3. Making it safer to be gay
Today, being gay could get you arrested or even executed in at least 78 countries. Thanks in large part to the ECHR and the Human Rights Act in the UK, our rights to be treated as equals with equal access to protection regardless of gender, sexuality, race or age are protected by law. The fight for equal rights has been significantly advanced by the laws.

Right up until 1982, ‘male homosexual acts’ were a crime in Northern Ireland. It was finally decriminalised following a human rights case brought forward by Jeff Dudgeon, a gay rights activist from Belfast.

In another landmark case in 2000, the Army was found to have violated the rights of two British servicemen by dismissing them for being gay. This momentous case lead to a change in UK law to allow gay members of the armed forces to be open about their sexuality.
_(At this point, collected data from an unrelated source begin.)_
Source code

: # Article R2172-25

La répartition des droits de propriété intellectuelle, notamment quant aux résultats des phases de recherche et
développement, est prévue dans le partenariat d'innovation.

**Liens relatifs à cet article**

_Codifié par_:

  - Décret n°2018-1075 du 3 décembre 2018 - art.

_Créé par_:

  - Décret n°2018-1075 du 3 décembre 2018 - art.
Yet this 'evil' Tory government passed Gay Marriage last term when no HRA article compelled them to do so.

4. Confirming that innocent means innocent
In 2008 the European Court of Human Rights ruled that the UK was violating an individual’s right to privacy by holding fingerprint and DNA information of people who hadn’t been charged or convicted of a crime - they said retaining the information ‘could not be regarded as necessary in a democratic society’.

At the time, nearly one million innocent people had their DNA or fingerprints on the database, a fifth of the total database. As it swelled so did the concern that police were building a database of ‘presumed guilt’. Beforehand, the UK Law Lords had defended the police’s right to hold our personal information in this way - it took a European Court judgement for common sense to prevail..

Only we don't prove people "innocent" do we? They are judged to be not guilty and whilst sometimes that does mean there were innocent, other times it means there wasn't enough evidence or that had the best lawyer money can buy. Some of the "one million innocent people" you cite didn't even get to court so weren't judged either way.

Whether the police keep finger print records isn't something I'll lose sleep over and whilst sure I feel for people who are completely innocent having details their peers don't have on record, I don't think that 'annoyance' outweighs the pain and suffering of families who are victims of criminals that go unpunished because the police no longer have the ability to cross match the finger prints they found with the perpetrator who was arrested a few years earlier but luckily got the charges dropped on that occasion.
 
Soldato
Joined
8 Mar 2007
Posts
10,938
Why should he be stopped from seeing his children? What a bizarre statement.

I don't think you follow, the HRA was being lauded as a great piece of legislation helping women get away from abusive husbands, when in fact he could use it to prevent them from moving away or doing anything that would severe contact.

But if you really need me to explain why a mother who's spent the last decade being beaten to a pulp by her husband may not want that same man having an influence in bringing up their child then I feel for you.
 
Permabanned
Joined
31 Dec 2007
Posts
10,034
I don't think you follow, the HRA was being lauded as a great piece of legislation helping women get away from abusive husbands, when in fact he could use it to prevent them from moving away or doing anything that would severe contact.

But if you really need me to explain why a mother who's spent the last decade being beaten to a pulp by her husband may not want that same man having an influence in bringing up their child then I feel for you.

That's ridiculous you clearly don't understand the HRA or know what you are talking about!

I've prepared many a court report balancing the rights of the father under article 8, to the rights of the children to be protected from violence, it's not up to the mother it's the child's welfare which is paramount. Many of these such cases end up with supervised contact.

Even an abusive husband has parental responsibility for his children under the children act, 1989 & 2004
 

Deleted member 66701

D

Deleted member 66701

The HRA also entitles the abusive husband a "right to a family life" too and could also be used by him to block any restrictions stopping him from seeing his children.

Show me case law where this has happened, because I think you're just making it up / using conjecture to argue your point.